Dory didn’t like him, but could only admire.
The food was all ready in the kitchen – a cold buffet, apart from the soup.
He despatched Ida and Brigid to heat it up, and sent everyone else to carry things upstairs, delegating William to supervise down here while he took the third footman, Cyril, with him upstairs to see it was all laid out suitably on the buffet.
‘And hurry it up!’ he goaded them, as effectively as a touch of the whip.
Finding Dory just behind him he grabbed her – yes, that grip did hurt!
– and said, ‘Go and find Mr Moss, tell him he should be here. They ’ll be here any minute and they’ll want something to drink.

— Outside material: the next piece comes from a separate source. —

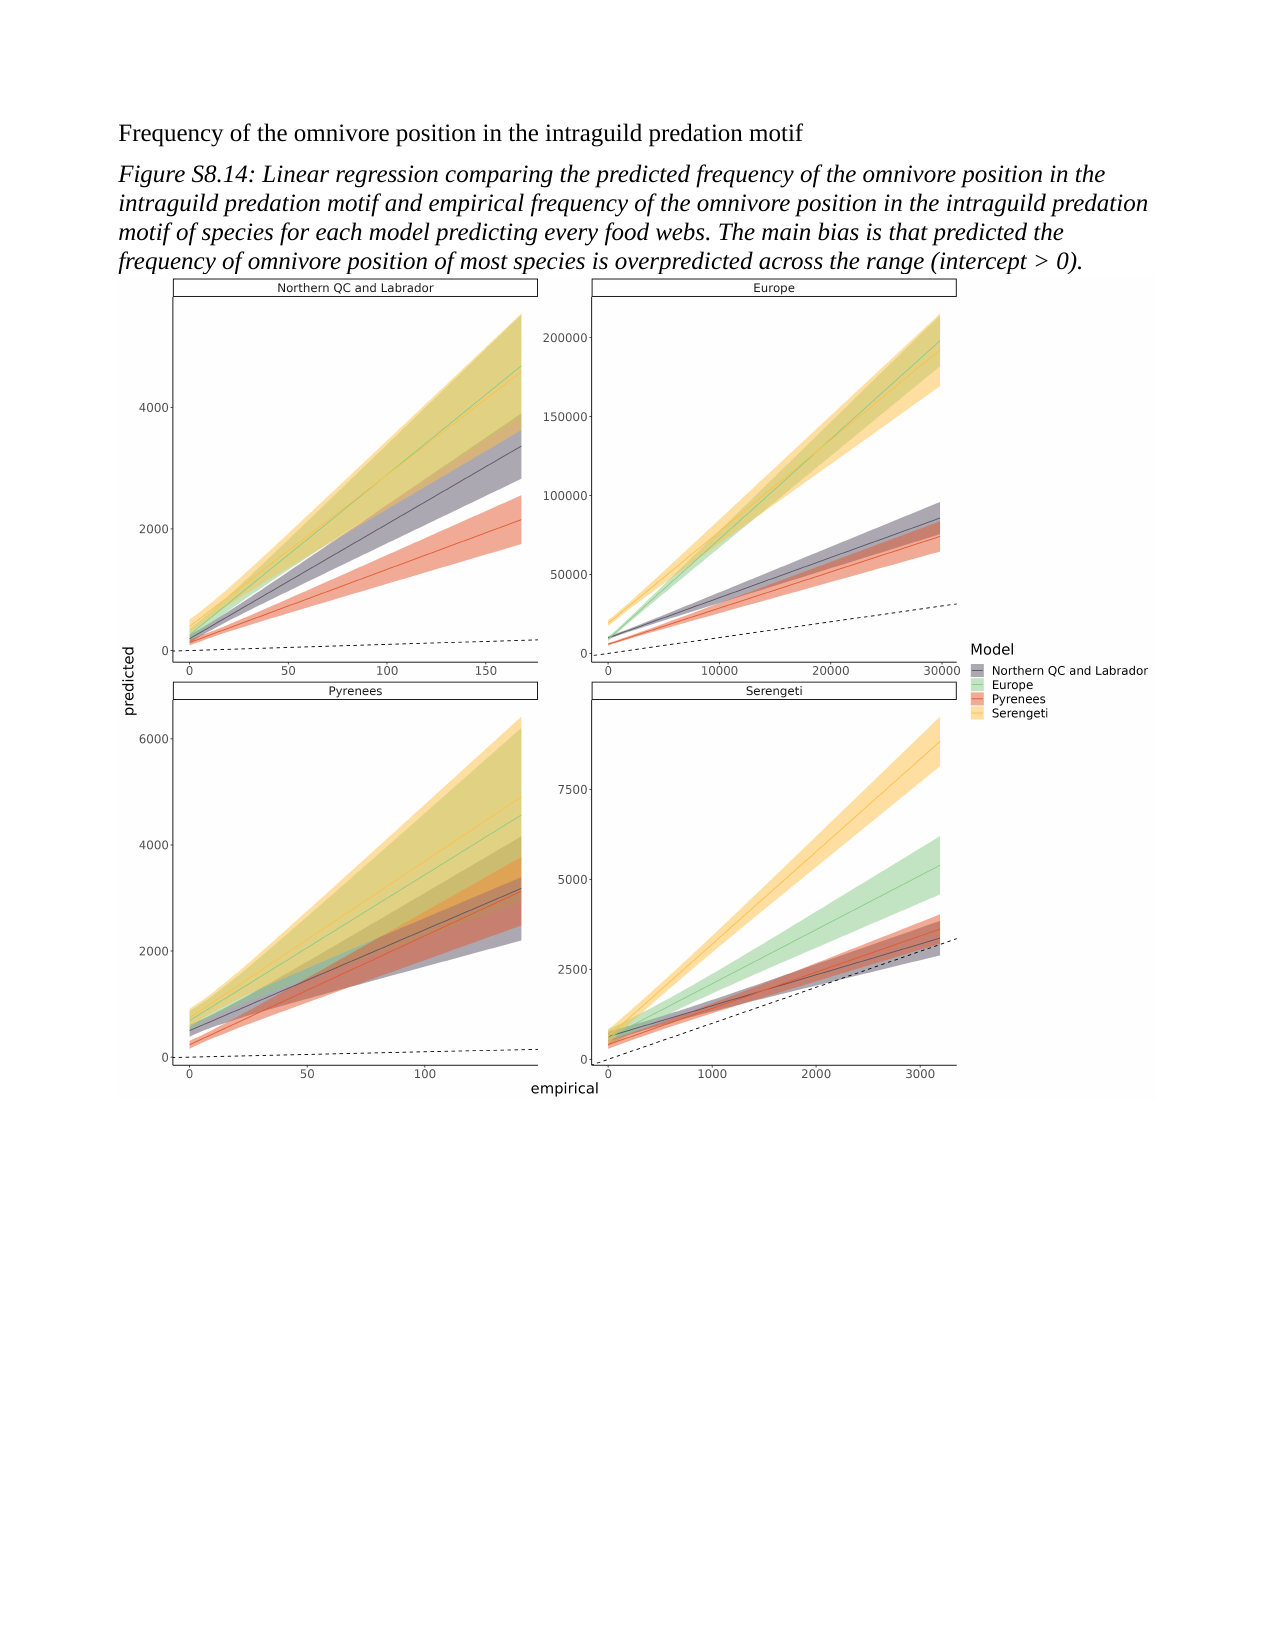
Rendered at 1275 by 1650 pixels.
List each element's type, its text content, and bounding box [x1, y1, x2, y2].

text Frequency of the omnivore position in the intraguild predation motif [118, 118, 1157, 146]
picture [118, 274, 1157, 1101]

Come and tell me when you’ve found him – I’ll need you for messages. ’
‘What about Mrs Oxlea?’
His lip curled. ‘We don’t need her. Leave her to stew. Look lively, girl!’
She found Mr Moss in the butler’s room. He was sitting in a collapsed way in his armchair, with a glass of wine in his hand, which he was holding up in front of a candle flame.
He didn’t look surprised to see her when she came in.
He seemed, she thought, slightly dazed – or slightly foxed.
‘It was his favourite claret, the Talbot,’ he said lugubriously, swirling the wine in the glass.
‘Her ladyship didn’t know. Wanted me to serve a Margaux.
Said our guests wouldn’t know any different.
But he ’d know. He wasn’t fond of the Margaux.
Said it was too soft. And it’s his funeral – it should be his choice.
I told her, “it’s what he’d want, my lady,” I said. ’
‘I’m sure you’re right,’ Dory said soothingly, ‘and what a good thing he has you to look out for him. But they’ll be back any minute, Mr Moss, and won’t the bottles have to be opened and ready for them?’
‘They’re open and breathing,’ he said. ‘D’you think I don’t know what’s what?’ He looked up at her blearily. ‘Who are you?’
‘The sewing-maid, Mr Moss. Dory. Only Mrs Oxlea’s not well, and nothing was ready, and James said you ought to be out there. He’s getting things taken up, but—’
Moss heaved himself to his feet, his face contracting with either alarm or annoyance, possibly both.
He swayed, and then was steady. If he was drunk, Dory thought, he could handle it.
‘It’s not his job to order things, or send me messages.
You go and tell him that! I shall take control, and I shall have everything ready and waiting when they arrive.
The very idea! His lordship would turn in his grave if he thought I needed a footman to tell me my duty! ’
He went on muttering, but he was on the move, and in the right direction, so she ran the other way and up the back stairs to find James.
He was directing activities, like a conductor with a large orchestra, and the cold feast was taking shape on the long white-clothed table at the end of the great hall.
He received her message impassively, hardly seeming to see her.
‘Run down and find William, tell him to help Mr Moss bring up the bottles to the anteroom. And find Mrs Webster and tell her we’ll need bowls for the soup, and napkins. She’ll know which ones. Run!’